### Activity
Would you please set down the data again exactly as given, excluding the pictures?

** Opening The data block **

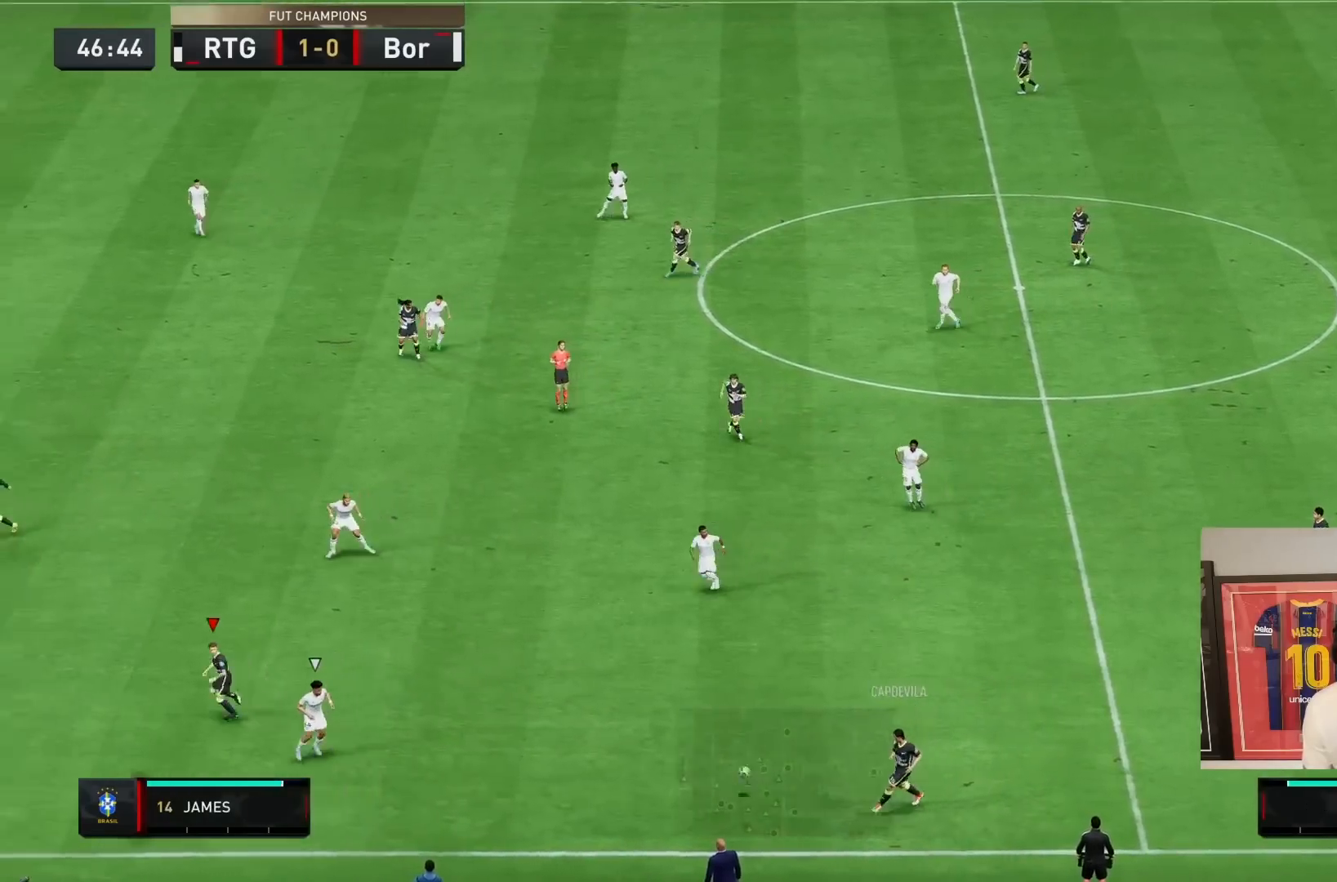
{"buttons": ["L2", "R2"], "left_stick": "up-right", "right_stick": "center", "events": [[133, "R2", "down"], [300, "left_stick", "up-left"], [467, "L2", "down"], [467, "left_stick", "up-right"]]}
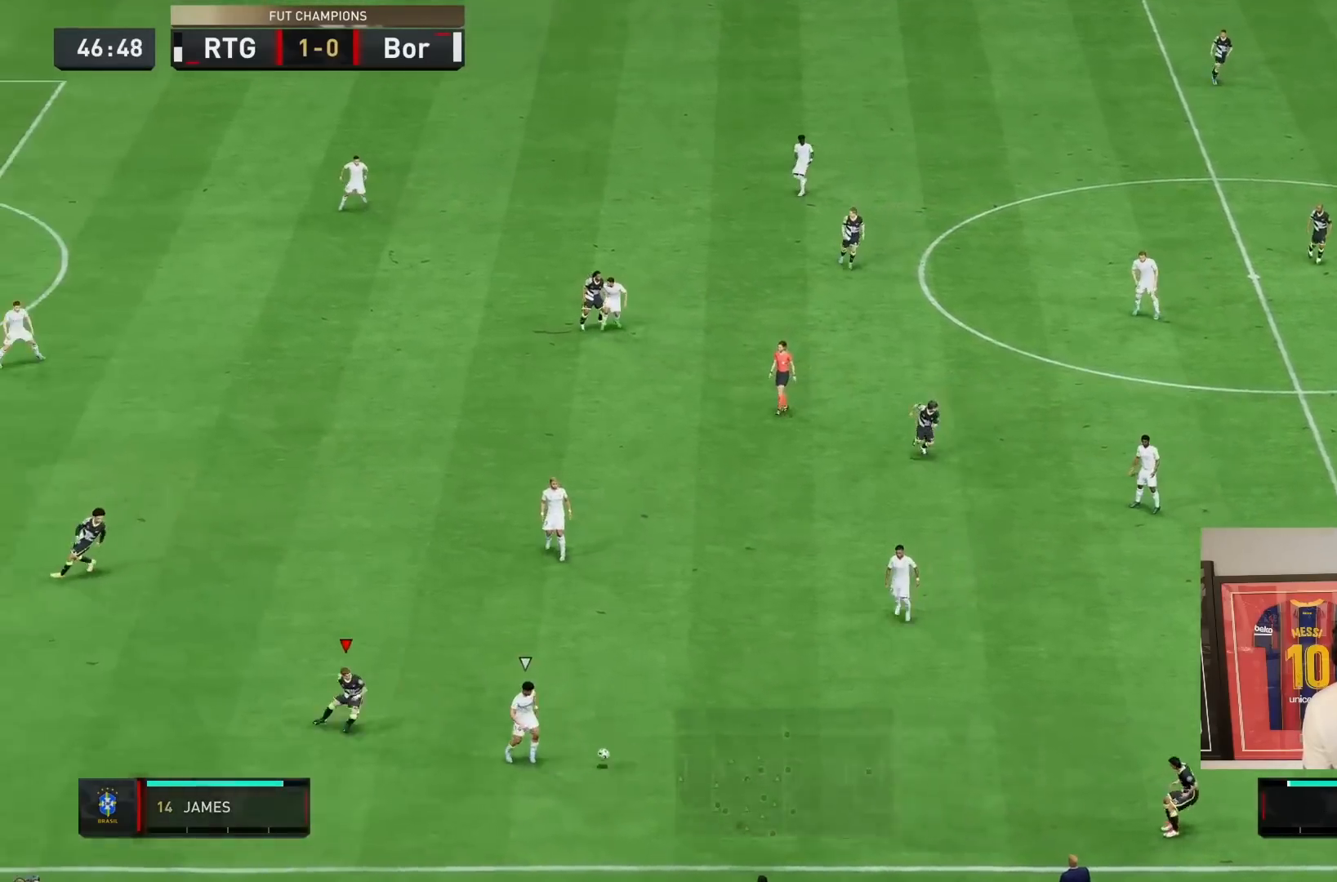
{"buttons": ["R2"], "left_stick": "up-right", "right_stick": "center", "events": [[250, "L2", "up"], [267, "L1", "down"], [433, "L1", "up"]]}
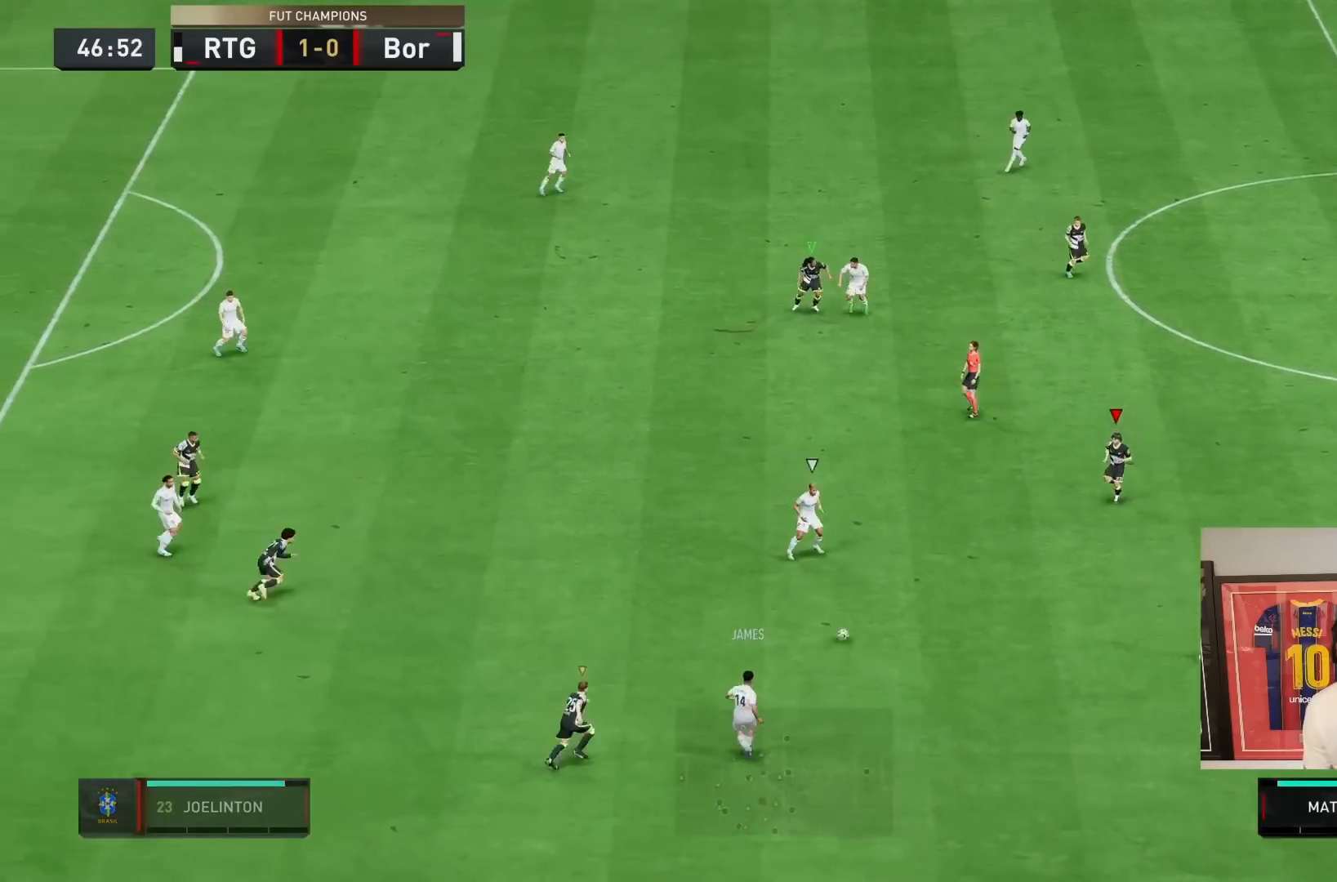
{"buttons": ["L2", "R2"], "left_stick": "down-right", "right_stick": "center", "events": [[233, "left_stick", "right"], [383, "L2", "down"], [383, "left_stick", "down-right"]]}
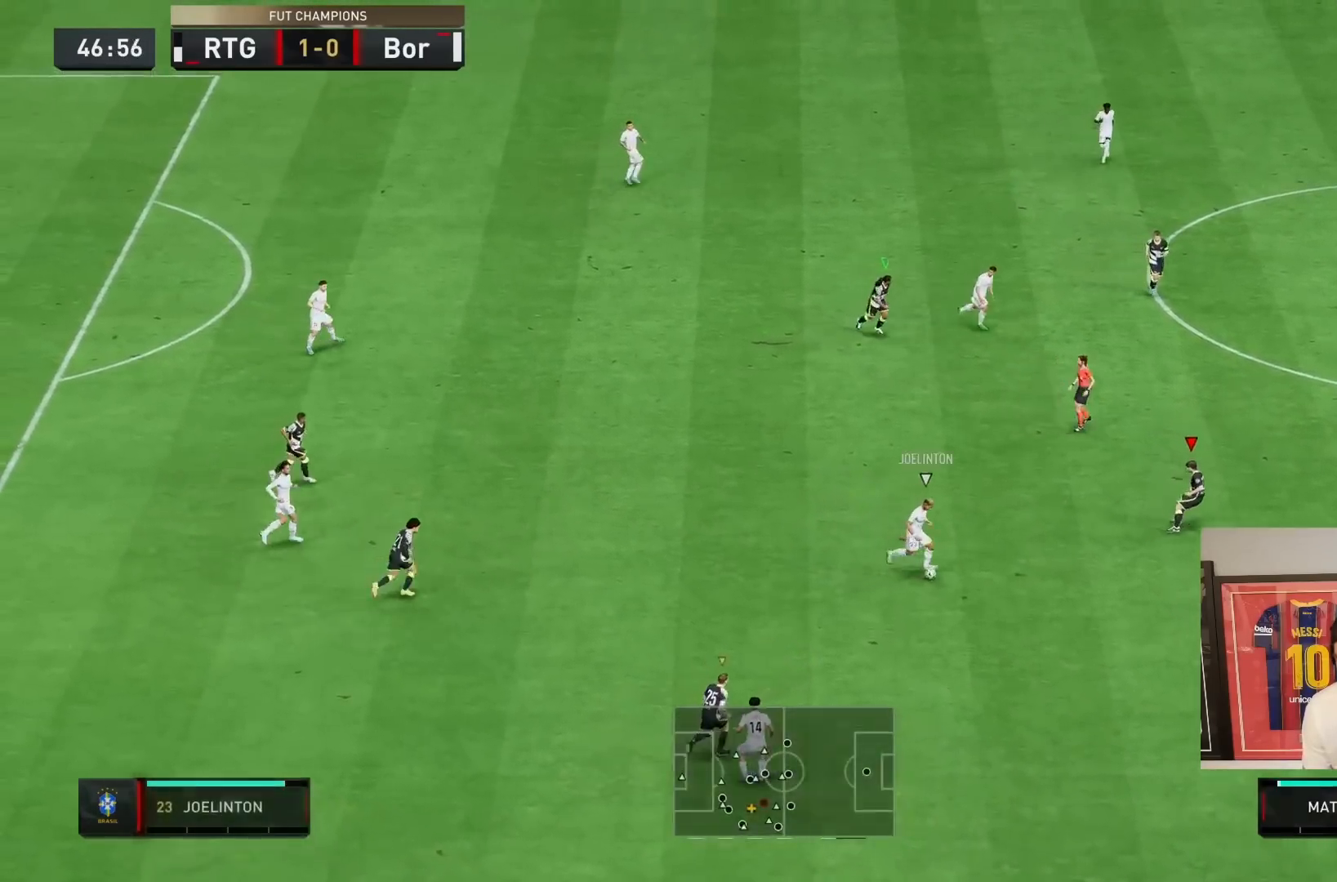
{"buttons": ["R2"], "left_stick": "down-right", "right_stick": "center", "events": [[150, "L2", "up"]]}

** Closing The data block **

### Exercise output
{"buttons": ["L2", "R2"], "left_stick": "up-right", "right_stick": "center", "events": [[133, "R2", "down"], [300, "left_stick", "up-left"], [467, "L2", "down"], [467, "left_stick", "up-right"]]}
{"buttons": ["R2"], "left_stick": "up-right", "right_stick": "center", "events": [[250, "L2", "up"], [267, "L1", "down"], [433, "L1", "up"]]}
{"buttons": ["L2", "R2"], "left_stick": "down-right", "right_stick": "center", "events": [[233, "left_stick", "right"], [383, "L2", "down"], [383, "left_stick", "down-right"]]}
{"buttons": ["R2"], "left_stick": "down-right", "right_stick": "center", "events": [[150, "L2", "up"]]}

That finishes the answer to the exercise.